-- Fragment --
3.2.2.[eiser] stelt verder dat de Staat inbreuk heeft gemaakt op het subjectief recht van vrijheid van [eiser] en daarmee onrechtmatig jegens hem heeft gehandeld. Het gaat hierbij om de volgende keten van gedragingen:
a) Onvolledig onderzoek naar aanleiding van de derde asielaanvraag, waarbij [eiser] de Iraanse dagvaarding had overgelegd. Ten onrechte is dat niet als novum aangemerkt, althans zijn daaraan geen gevolgen van betekenis toegekend voor de beoordeling van die aanvraag. De eerste onrechtmatigheid is daarom gelegen in de beschikking van 17 januari 2005 op het derde asielverzoek;
b) De onjuiste en onzorgvuldige beslissing van 15 juli 2005, waarbij geen enkele aandacht wordt besteed aan het KMar-onderzoek, waaruit was gebleken dat de dagvaarding en enkele andere documenten mogelijk toch echt zijn;
c) Het niet willen luisteren door de Vreemdelingenpolitie naar [eiser] toen hij aangaf dat hij een afspraak had met de IND voor het indienen van een vijfde asielverzoek en het negeren van de afsprakenbrief van de IND;
d) De afwijzende beslissing van 1 februari 2006 op het vijfde asielverzoek van [eiser] terwijl hij in bewaring zat;
e) Het door de Staat na het intrekken van die beslissing op 10 mei 2006 wachten tot 23 oktober 2007 om een nieuwe beoordeling te maken op het asielverzoek. De wettelijke beslistermijn is daarbij ruim overschreden;
f) Het in dat nieuwe voornemen opnieuw geen aandacht besteden aan het KMar-onderzoek van 11 juli 2005;
g) De duur van de procedure daarna, waarbij het tot 4 maart 2008 duurt voordat [eiser] eindelijk zijn verblijfsvergunning ontvangt, en nog tot 19 februari 2009 voordat aan die vergunning de ingangsdatum van 22 december 2005 wordt toegekend, waarmee [eiser] impliciete erkenning heeft gekregen dat zijn bewaring op onjuiste gronden heeft plaatsgevonden.

-- Gegeven informatie --
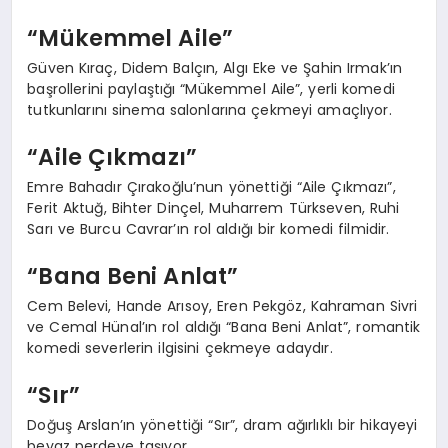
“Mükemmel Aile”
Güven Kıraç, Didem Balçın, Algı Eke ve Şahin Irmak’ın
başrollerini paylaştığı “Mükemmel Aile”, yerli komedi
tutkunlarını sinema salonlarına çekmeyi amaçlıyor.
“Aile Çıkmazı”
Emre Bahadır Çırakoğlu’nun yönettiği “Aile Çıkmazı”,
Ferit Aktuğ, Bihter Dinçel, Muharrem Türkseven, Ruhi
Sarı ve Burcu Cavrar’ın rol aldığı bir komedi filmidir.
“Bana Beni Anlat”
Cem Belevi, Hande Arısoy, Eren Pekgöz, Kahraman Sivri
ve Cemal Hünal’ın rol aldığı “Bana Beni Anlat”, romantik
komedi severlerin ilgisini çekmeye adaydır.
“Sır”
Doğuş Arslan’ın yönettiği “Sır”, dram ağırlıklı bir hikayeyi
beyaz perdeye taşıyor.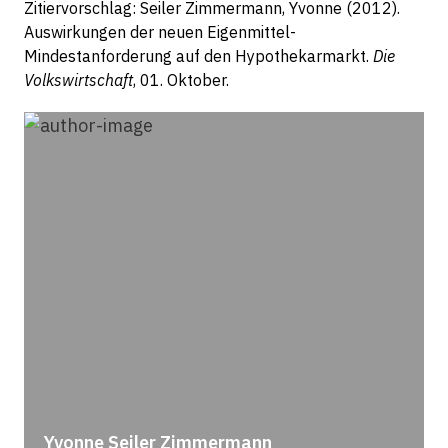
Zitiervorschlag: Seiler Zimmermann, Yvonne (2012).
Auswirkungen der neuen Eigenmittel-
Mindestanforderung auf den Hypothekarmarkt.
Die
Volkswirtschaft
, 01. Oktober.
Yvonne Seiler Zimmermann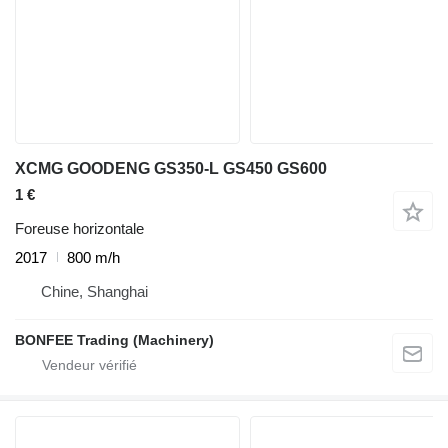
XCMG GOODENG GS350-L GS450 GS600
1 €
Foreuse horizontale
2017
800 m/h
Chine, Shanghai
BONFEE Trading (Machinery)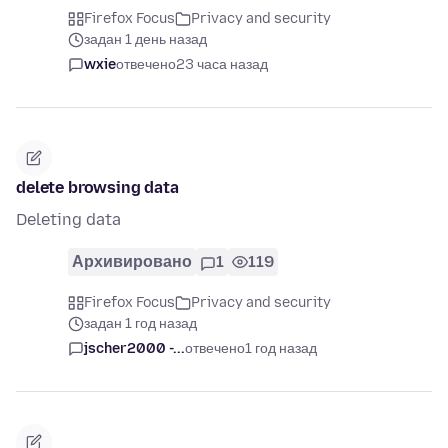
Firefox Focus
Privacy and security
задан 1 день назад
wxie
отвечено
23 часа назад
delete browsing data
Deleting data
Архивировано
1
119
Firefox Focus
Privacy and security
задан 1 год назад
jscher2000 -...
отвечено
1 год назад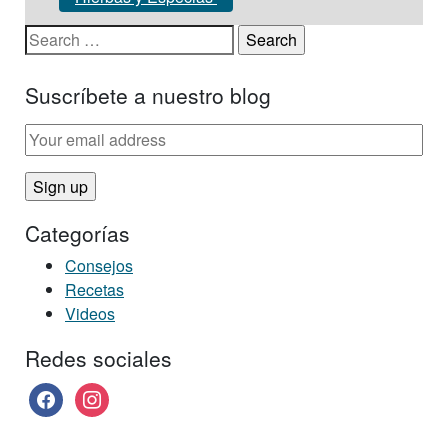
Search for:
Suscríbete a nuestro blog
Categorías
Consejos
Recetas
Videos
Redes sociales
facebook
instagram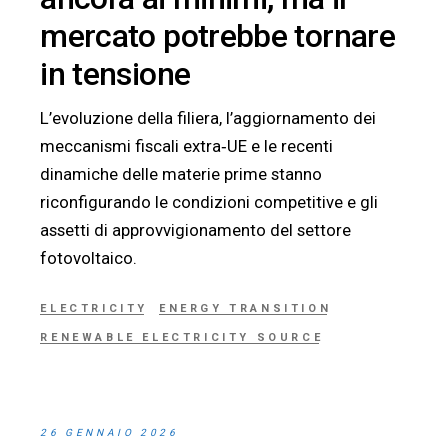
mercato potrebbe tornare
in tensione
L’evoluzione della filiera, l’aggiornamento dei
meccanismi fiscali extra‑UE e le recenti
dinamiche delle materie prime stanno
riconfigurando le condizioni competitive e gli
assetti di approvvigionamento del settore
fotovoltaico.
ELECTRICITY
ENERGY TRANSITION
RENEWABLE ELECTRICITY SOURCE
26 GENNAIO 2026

-- Opdracht --
Noem alle data uit het jaar 2005 die in het fragment over de asielprocedure van [eiser] staan. De rijen zijn voor de opdracht niet nodig.

-- Oplossing --
17 januari 2005, 15 juli 2005, 11 juli 2005, 22 december 2005